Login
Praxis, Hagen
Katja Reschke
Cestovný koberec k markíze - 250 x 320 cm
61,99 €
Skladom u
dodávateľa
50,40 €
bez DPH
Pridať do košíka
+--
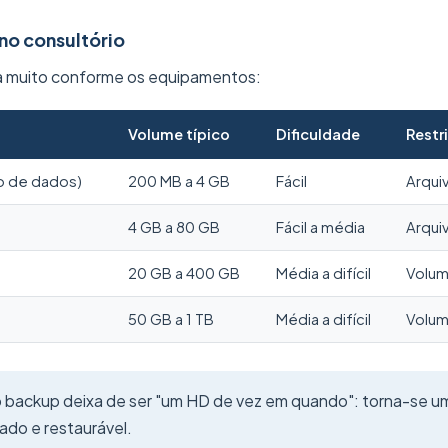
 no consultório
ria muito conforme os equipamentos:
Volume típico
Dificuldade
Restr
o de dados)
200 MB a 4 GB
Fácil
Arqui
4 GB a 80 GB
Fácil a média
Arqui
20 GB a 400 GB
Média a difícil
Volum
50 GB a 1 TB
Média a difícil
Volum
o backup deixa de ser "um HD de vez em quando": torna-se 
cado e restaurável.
+--
Swap "Fácil" for "Simples" in the stretch of the data from the line containing "no consultório" through the line containing "cado e restaurável.". Give back only those lines, with nothing else changed.

* [SOLUTION TO THE EXERCISE]:
 no consultório
ria muito conforme os equipamentos:
Volume típico
Dificuldade
Restr
o de dados)
200 MB a 4 GB
Simples
Arqui
4 GB a 80 GB
Simples a média
Arqui
20 GB a 400 GB
Média a difícil
Volum
50 GB a 1 TB
Média a difícil
Volum
o backup deixa de ser "um HD de vez em quando": torna-se 
cado e restaurável.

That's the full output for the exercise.